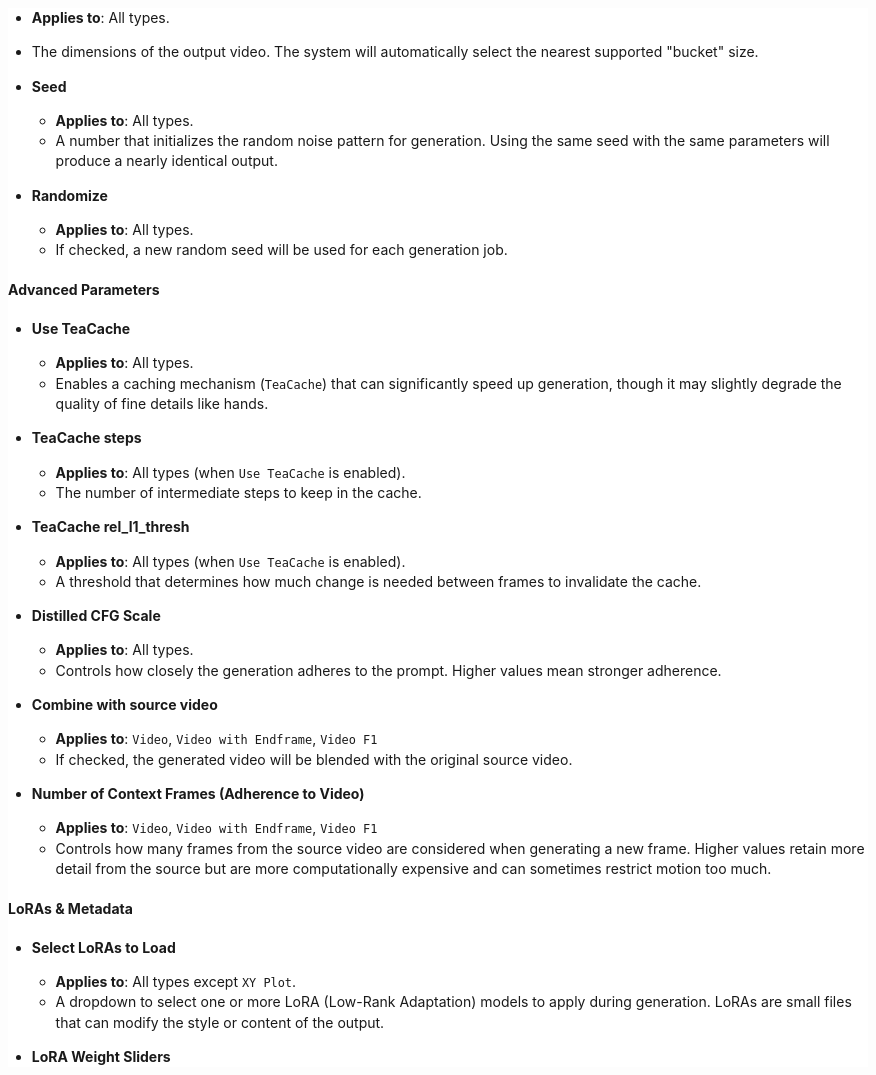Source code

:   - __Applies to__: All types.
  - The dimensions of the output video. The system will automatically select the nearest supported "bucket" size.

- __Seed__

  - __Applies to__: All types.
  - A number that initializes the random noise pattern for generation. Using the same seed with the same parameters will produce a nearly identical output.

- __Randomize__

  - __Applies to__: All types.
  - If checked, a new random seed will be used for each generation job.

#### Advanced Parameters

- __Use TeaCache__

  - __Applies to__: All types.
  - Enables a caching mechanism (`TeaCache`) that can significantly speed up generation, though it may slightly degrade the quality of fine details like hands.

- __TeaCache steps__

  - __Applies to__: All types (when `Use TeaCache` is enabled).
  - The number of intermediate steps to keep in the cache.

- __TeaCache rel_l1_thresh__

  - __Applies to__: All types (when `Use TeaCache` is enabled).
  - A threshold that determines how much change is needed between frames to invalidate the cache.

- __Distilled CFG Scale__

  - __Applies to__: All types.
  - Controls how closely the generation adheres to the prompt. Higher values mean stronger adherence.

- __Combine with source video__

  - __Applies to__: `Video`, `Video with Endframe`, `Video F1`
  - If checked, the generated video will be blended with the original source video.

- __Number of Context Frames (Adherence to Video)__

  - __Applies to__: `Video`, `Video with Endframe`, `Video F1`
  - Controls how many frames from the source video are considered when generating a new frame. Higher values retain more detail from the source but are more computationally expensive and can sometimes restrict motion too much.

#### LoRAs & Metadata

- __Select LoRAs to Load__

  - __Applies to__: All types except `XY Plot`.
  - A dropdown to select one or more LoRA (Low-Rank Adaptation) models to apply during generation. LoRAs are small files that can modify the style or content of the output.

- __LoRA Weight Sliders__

...

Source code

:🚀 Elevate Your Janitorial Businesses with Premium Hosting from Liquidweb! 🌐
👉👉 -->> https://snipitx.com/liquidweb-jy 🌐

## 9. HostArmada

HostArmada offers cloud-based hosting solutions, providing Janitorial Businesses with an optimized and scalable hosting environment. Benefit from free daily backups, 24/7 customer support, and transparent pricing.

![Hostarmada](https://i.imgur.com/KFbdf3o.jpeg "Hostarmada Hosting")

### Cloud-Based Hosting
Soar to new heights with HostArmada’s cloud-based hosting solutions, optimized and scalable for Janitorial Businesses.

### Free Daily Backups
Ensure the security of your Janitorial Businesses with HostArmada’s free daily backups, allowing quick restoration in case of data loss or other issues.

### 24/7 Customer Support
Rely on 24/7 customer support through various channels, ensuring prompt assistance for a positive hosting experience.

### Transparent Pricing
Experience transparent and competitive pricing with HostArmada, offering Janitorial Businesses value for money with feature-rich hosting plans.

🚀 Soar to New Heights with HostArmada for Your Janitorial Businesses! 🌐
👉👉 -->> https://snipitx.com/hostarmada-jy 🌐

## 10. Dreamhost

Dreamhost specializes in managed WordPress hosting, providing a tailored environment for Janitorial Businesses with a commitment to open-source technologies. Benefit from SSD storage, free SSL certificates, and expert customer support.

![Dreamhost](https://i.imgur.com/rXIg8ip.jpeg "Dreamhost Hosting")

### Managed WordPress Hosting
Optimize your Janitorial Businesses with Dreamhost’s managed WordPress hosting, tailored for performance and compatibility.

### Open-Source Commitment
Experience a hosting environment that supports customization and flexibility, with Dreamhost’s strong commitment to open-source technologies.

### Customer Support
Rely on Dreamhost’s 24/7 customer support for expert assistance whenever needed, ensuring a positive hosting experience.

### REQUIRED ACTION
Format the lines of the records starting at the line that contains "### Cloud-Based Hosting" and ending at the line that contains "Ensure the security", both included, as a JSON list of strings with one string per line. Omit blank lines.

### TASK OUTPUT
[
  "### Cloud-Based Hosting",
  "Soar to new heights with HostArmada’s cloud-based hosting solutions, optimized and scalable for Janitorial Businesses.",
  "### Free Daily Backups",
  "Ensure the security of your Janitorial Businesses with HostArmada’s free daily backups, allowing quick restoration in case of data loss or other issues."
]